所给文本.

农民军和清军的第一次交战是在崇祯帝逝后的山海关一带,但通过观察崇祯朝明军与后金及农民军的作战可知,明军进攻农民军总体胜多败少,特别是在崇祯十二年之前优势更为明显,而明军在同清军的作战中是胜少败多,由此可以简单地推算出崇祯朝清军的战斗力应强于农民军,这一点也可从清军在山海关之役以及入关之后同农民军的作战中窥知。

尽管后金(清)在军事实力上强于明朝,但皇太极不具备李自成的一个优势,即在明朝君臣及平民眼中,皇太极是满人,而李自成是汉人。从某种意义上来说,皇太极对崇祯帝的威胁主要在军事实力,而李自成(特别是在西安建立大顺政权之后)对崇祯帝的威胁主要在族别上。

皇太极的助攻与李自成的复兴

崇祯十一年上半年,洪承畴率军进攻农民军取得了空前胜绩,各股农民军相继被明朝击败,张献忠向明朝投诚,李自成隐匿于深山峡谷之中,崇祯帝运筹攻剿农民军十年,终于在这个时候看到了彻底扑灭农民起义之火的可能。到崇祯十一年八月,明朝基本击败了农民军,各股民军“降略尽”,但崇祯帝的安稳日中没能过几天,因为不久之后皇太极命满蒙联军再次破长城到达明朝京畿周边了。

任务要求.
把关于崇祯朝战局的这段文字中从“崇祯十一年上半年,洪承畴率军”到“次破长城到达明朝京畿周边了。”的部分逐字抄录下来。

可用数据.
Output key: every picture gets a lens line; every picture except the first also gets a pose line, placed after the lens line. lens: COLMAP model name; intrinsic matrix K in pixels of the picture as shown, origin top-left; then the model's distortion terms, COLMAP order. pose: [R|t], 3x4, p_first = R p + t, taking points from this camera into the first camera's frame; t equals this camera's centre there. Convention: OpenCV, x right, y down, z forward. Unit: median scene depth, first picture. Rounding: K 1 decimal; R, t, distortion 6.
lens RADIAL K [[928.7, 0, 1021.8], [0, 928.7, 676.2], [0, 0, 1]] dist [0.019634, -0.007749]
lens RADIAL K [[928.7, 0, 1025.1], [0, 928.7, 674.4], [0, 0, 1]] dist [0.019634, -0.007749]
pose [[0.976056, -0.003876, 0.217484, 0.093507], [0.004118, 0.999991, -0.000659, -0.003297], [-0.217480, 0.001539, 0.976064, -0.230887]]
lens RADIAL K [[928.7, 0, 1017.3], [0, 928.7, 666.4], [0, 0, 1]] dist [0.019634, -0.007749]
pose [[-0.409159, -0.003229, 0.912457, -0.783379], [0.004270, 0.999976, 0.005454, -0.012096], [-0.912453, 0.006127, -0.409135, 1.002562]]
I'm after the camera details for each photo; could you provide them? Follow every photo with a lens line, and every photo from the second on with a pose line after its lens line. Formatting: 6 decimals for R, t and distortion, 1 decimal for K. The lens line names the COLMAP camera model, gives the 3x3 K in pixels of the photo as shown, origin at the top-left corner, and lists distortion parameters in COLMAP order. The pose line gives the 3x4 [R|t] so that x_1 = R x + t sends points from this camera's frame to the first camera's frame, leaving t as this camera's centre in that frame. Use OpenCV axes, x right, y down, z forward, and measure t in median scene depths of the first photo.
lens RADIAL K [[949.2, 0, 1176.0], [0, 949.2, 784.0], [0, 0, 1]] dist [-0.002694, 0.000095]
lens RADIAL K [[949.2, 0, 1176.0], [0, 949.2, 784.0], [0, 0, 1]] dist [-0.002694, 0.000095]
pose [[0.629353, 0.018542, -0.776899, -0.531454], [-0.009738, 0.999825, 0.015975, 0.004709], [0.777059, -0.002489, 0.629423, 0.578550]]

练习答案.
崇祯十一年上半年,洪承畴率军进攻农民军取得了空前胜绩,各股农民军相继被明朝击败,张献忠向明朝投诚,李自成隐匿于深山峡谷之中,崇祯帝运筹攻剿农民军十年,终于在这个时候看到了彻底扑灭农民起义之火的可能。到崇祯十一年八月,明朝基本击败了农民军,各股民军“降略尽”,但崇祯帝的安稳日中没能过几天,因为不久之后皇太极命满蒙联军再次破长城到达明朝京畿周边了。